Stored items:

• • • • •

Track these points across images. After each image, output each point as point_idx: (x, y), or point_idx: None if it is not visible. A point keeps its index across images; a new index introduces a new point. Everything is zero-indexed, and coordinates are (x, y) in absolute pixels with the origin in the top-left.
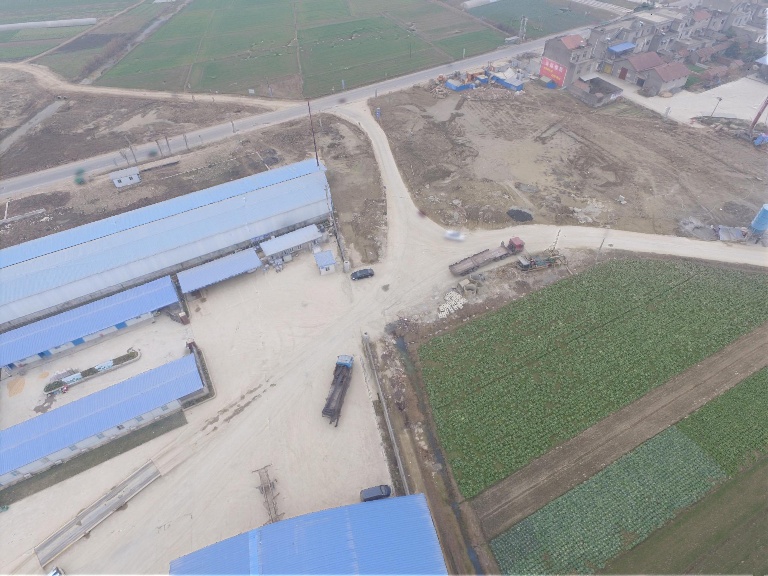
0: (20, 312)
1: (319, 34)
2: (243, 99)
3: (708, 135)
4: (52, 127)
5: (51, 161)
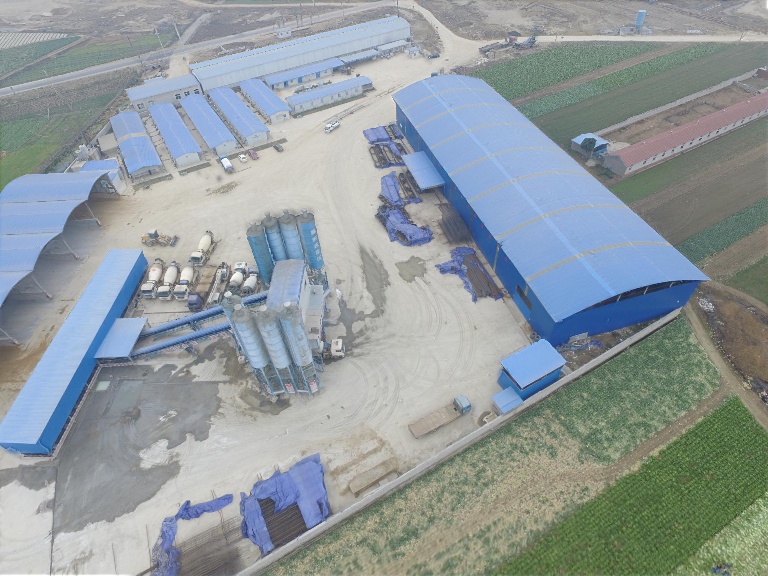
0: (267, 71)
1: None
2: (332, 3)
3: (624, 1)
4: (217, 20)
5: (228, 34)
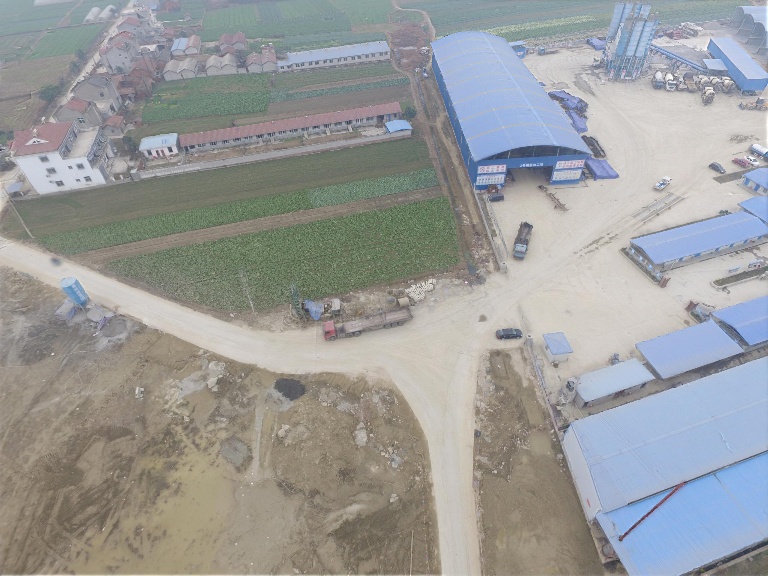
0: None
1: None
2: None
3: None
4: None
5: None
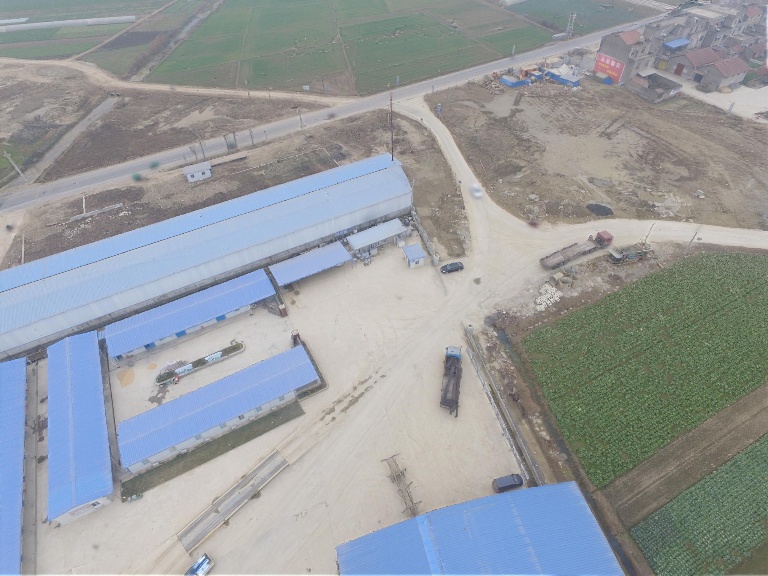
0: (121, 304)
1: (362, 31)
2: (298, 95)
3: None
4: (112, 123)
5: (117, 157)
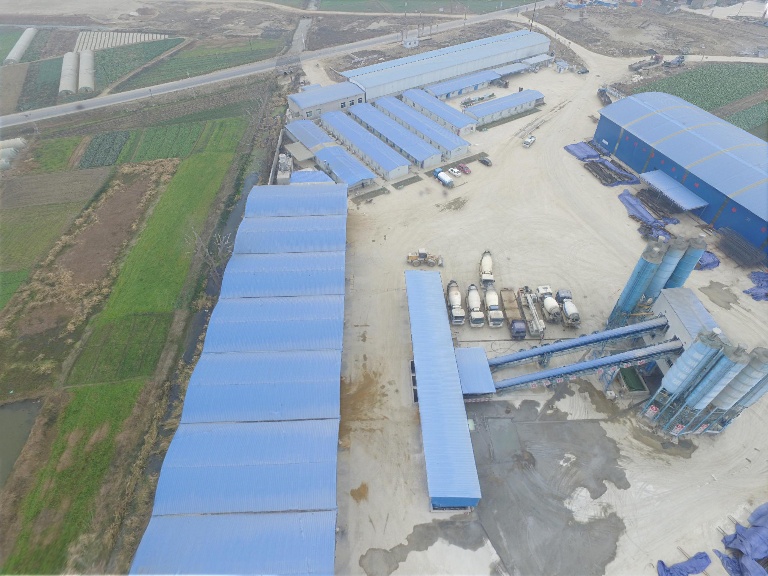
0: (424, 81)
1: None
2: (437, 14)
3: (738, 23)
4: (326, 27)
5: (345, 41)
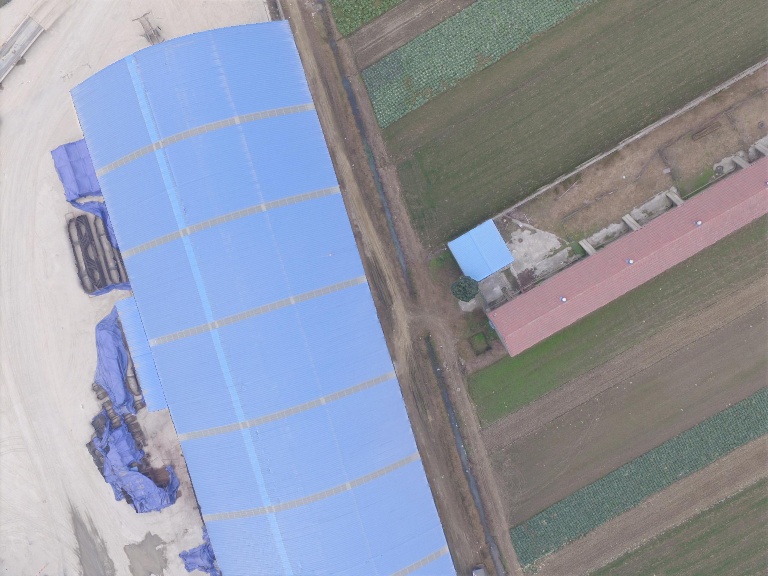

• • • • •

**WHAT IS EXPECTED**
Show every line of the items above that contains the string "None", matching case exactly.

**FINAL ANSWER**
Track these points across images. After each image, output each point as point_idx: (x, y), or point_idx: None if it is not visible. A point keeps its index across images; a new index introduces a new point. Everything is zero-indexed, and coordinates are (x, y) in absolute pixels with the origin in the top-left.
1: None
0: None
1: None
2: None
3: None
4: None
5: None
3: None
1: None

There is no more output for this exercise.